Travelport Limited posted $593 million in net revenue and $67 million in EBITDA in the fourth quarter (ended December 31, 2006). (3/16/2007)
Net Revenue and EBITDA from Travelport´s B2B segment, which is primarily comprised of the Galileo and GTA businesses, were $416 million and $84 million, respectively, for the fourth quarter of 2006.
Net Revenue and EBITDA from Travelport´s B2C segment, which is primarily comprised of the online travel brands, were $193 million and $23 million, respectively, for the fourth quarter of 2006.
Travelport president and chief executive officer, Jeff Clarke, stated: "Clearly, 2006 was a transformational year for Travelport.
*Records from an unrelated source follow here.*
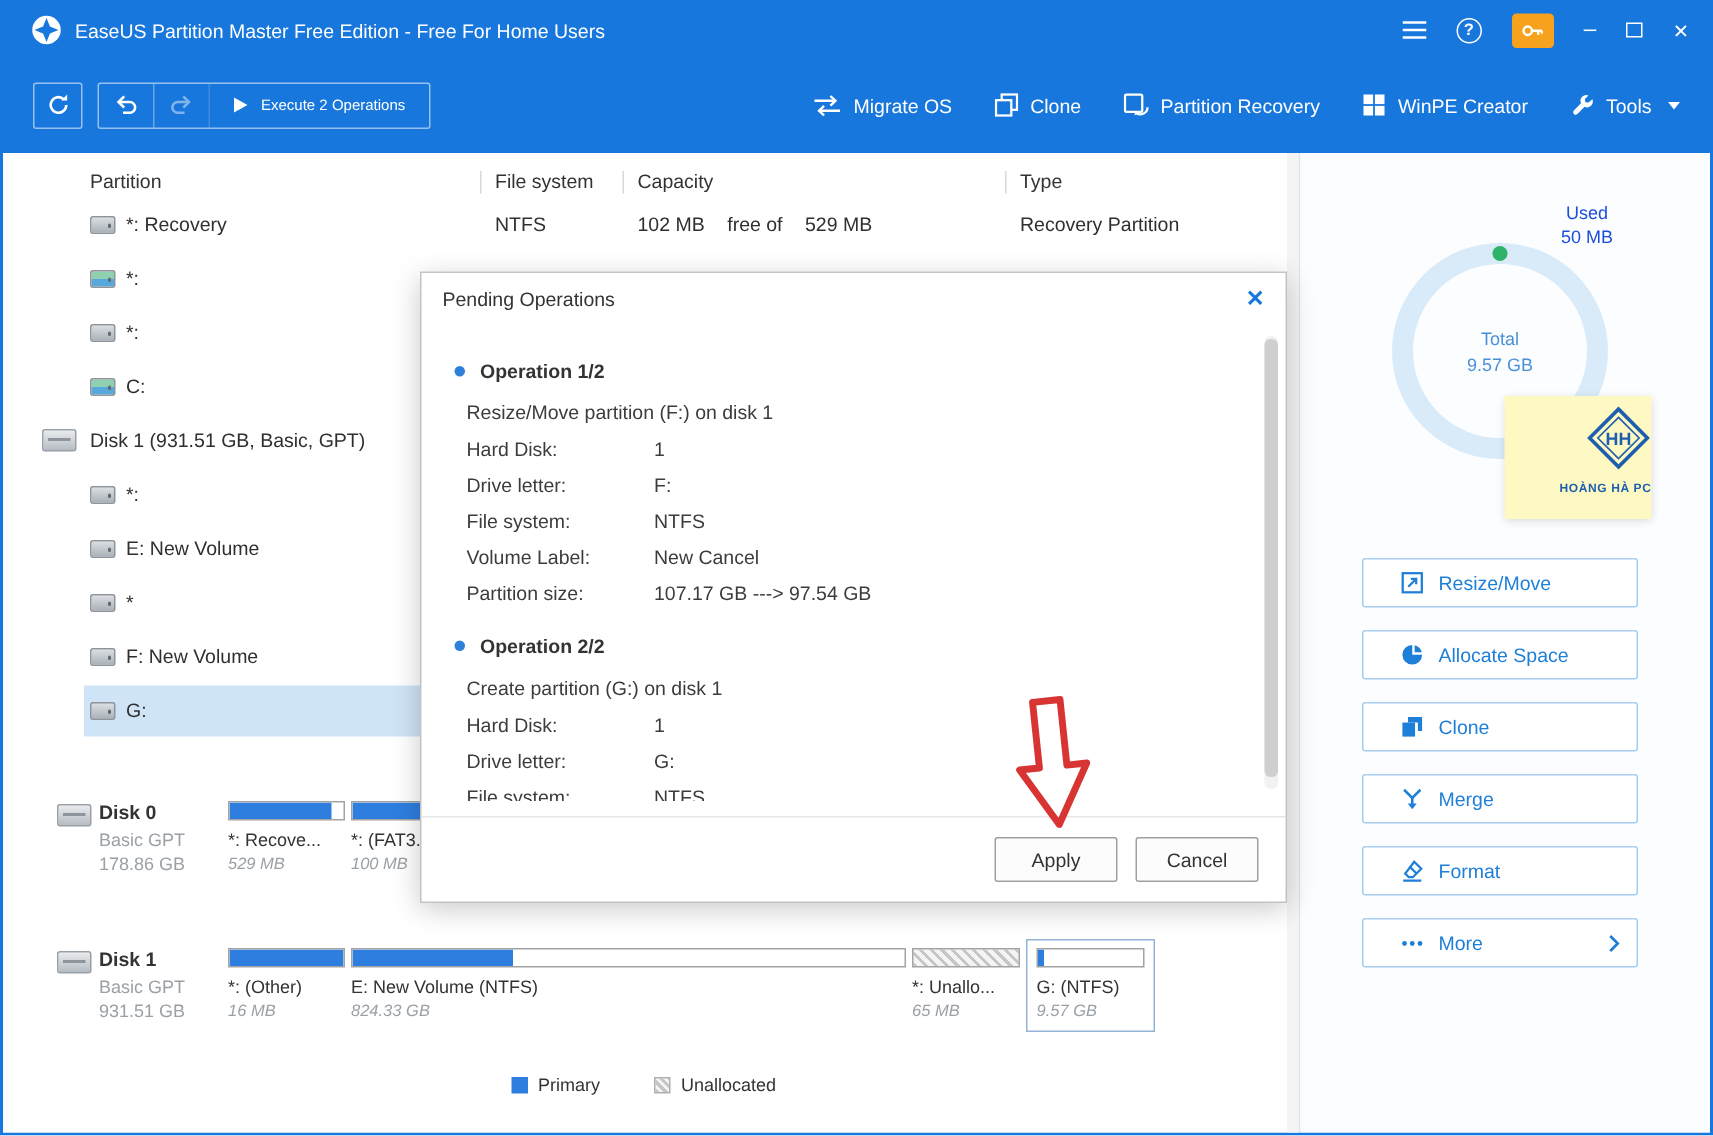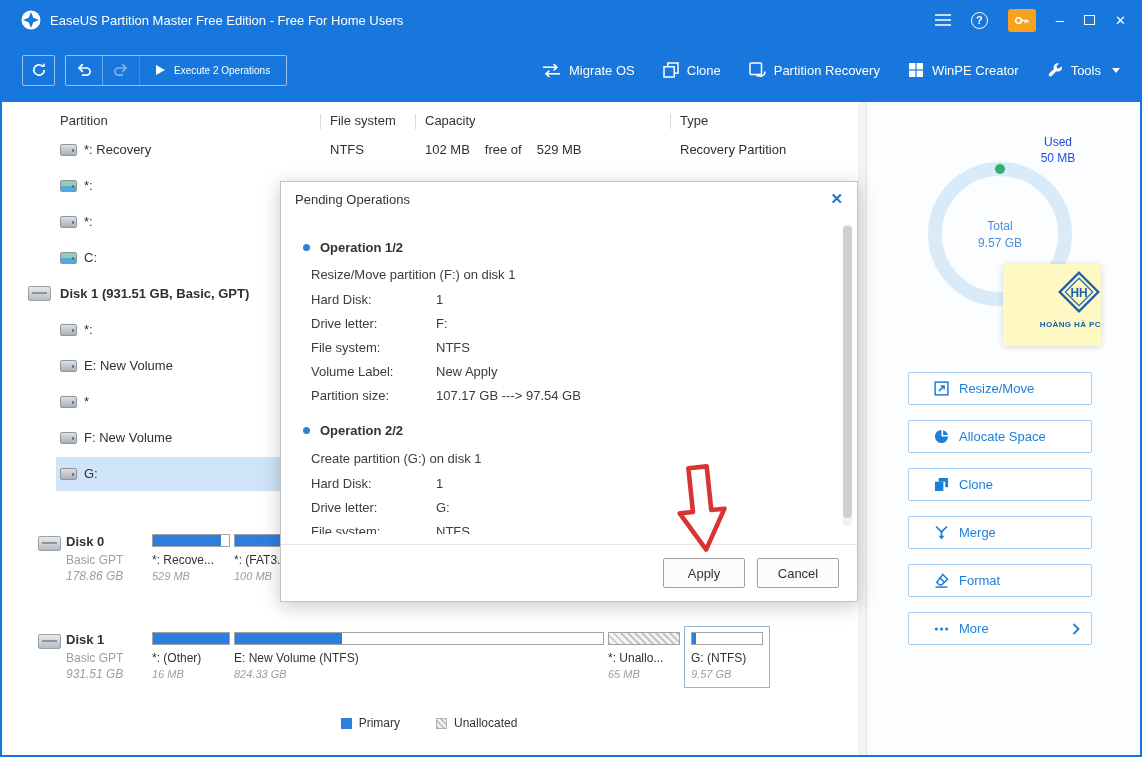--- a/index.html
+++ b/index.html
@@ -52,7 +52,7 @@
 .trow .cap span{margin-right:15px}
 .trow .type{position:absolute;left:678px;top:10px}
 .trow.diskrow .dicon{position:absolute;left:26px;top:10px}
-.trow.diskrow .plabel{left:58px;font-weight:bold}
+.trow.diskrow .plabel{left:58px;font-weight:normal}
 .trow.selected::before{content:"";position:absolute;left:54px;right:0;top:1px;bottom:1px;background:#cfe4f7}
 .picon{width:17px;height:12px;border-radius:2px;background:linear-gradient(#dcdfe3,#aab1b8);border:1px solid #8d949b;position:absolute}
 .picon::after{content:"";position:absolute;right:2px;top:4px;width:2.5px;height:2.5px;background:#5f6a73;border-radius:50%}

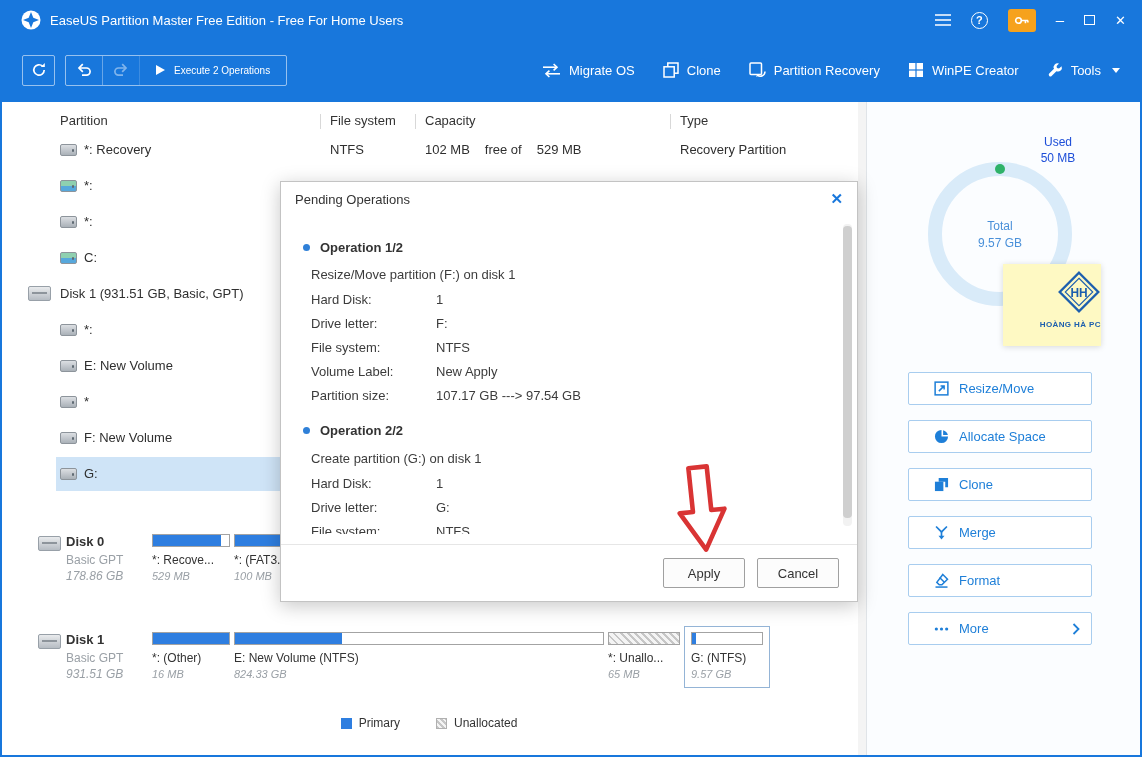--- a/index.html
+++ b/index.html
@@ -434,7 +434,7 @@
       <div class="frow" style="top:76px"><span class="flabel">Hard Disk:</span><span>1</span></div>
       <div class="frow" style="top:100px"><span class="flabel">Drive letter:</span><span>F:</span></div>
       <div class="frow" style="top:124px"><span class="flabel">File system:</span><span>NTFS</span></div>
-      <div class="frow" style="top:148px"><span class="flabel">Volume Label:</span><span>New Apply</span></div>
+      <div class="frow" style="top:148px"><span class="flabel">Volume Label:</span><span>New Cancel</span></div>
       <div class="frow" style="top:172px"><span class="flabel">Partition size:</span><span>107.17 GB ---&gt; 97.54 GB</span></div>
 
       <div class="op-head" style="top:207px">

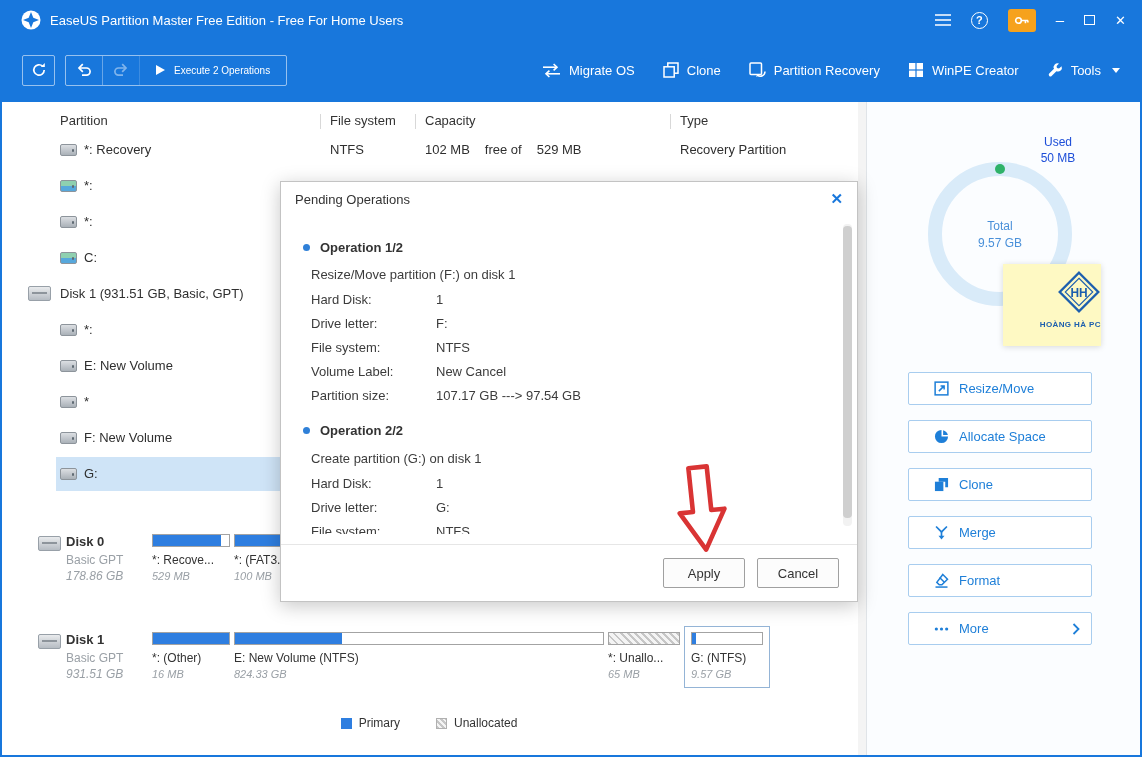--- a/index.html
+++ b/index.html
@@ -66,7 +66,7 @@
 .dinfo .dicon{left:0;top:2px}
 .dname{font-size:13px;font-weight:bold;color:#333;margin-left:28px}
 .dtype{font-size:12px;color:#9aa0a6;margin-left:28px;margin-top:4px}
-.dsize{font-size:12px;color:#9aa0a6;font-style:italic;margin-left:28px;margin-top:2px}
+.dsize{font-size:12px;color:#9aa0a6;margin-left:28px;margin-top:2px}
 .blocks{position:absolute;left:150px;top:8px;right:0;display:flex;gap:4px;align-items:flex-start}
 .block{flex:none}
 .bar{height:13px;border:1px solid #a3a3a3;background:#fff;position:relative;overflow:hidden}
In addition to separating from Cendant and being acquired by The Blackstone Group and Technology Crossover Ventures, we renegotiated our major U.S. air GDS contracts, grew our domestic online businesses faster than our competition, kicked off our reengineering efforts which are yielding cost savings ahead of schedule, reorganised our business into three global operating units and announced the acquisition of Worldspan in December. I´m pleased to say we achieved all of these things while maintaining focus on the day to day execution and operation of the business and beat our own internal financial projections for the year."
Mike Rescoe, Travelport executive vice president and chief financial officer, said, "To date, we have executed cost savings actions that will result in approximately $83 million of annualised run rate cost savings. Additionally, we continued to experience impressive growth in our domestic business to consumer brands during the quarter, where our online gross bookings grew by 29 percent as compared to the same period in 2005."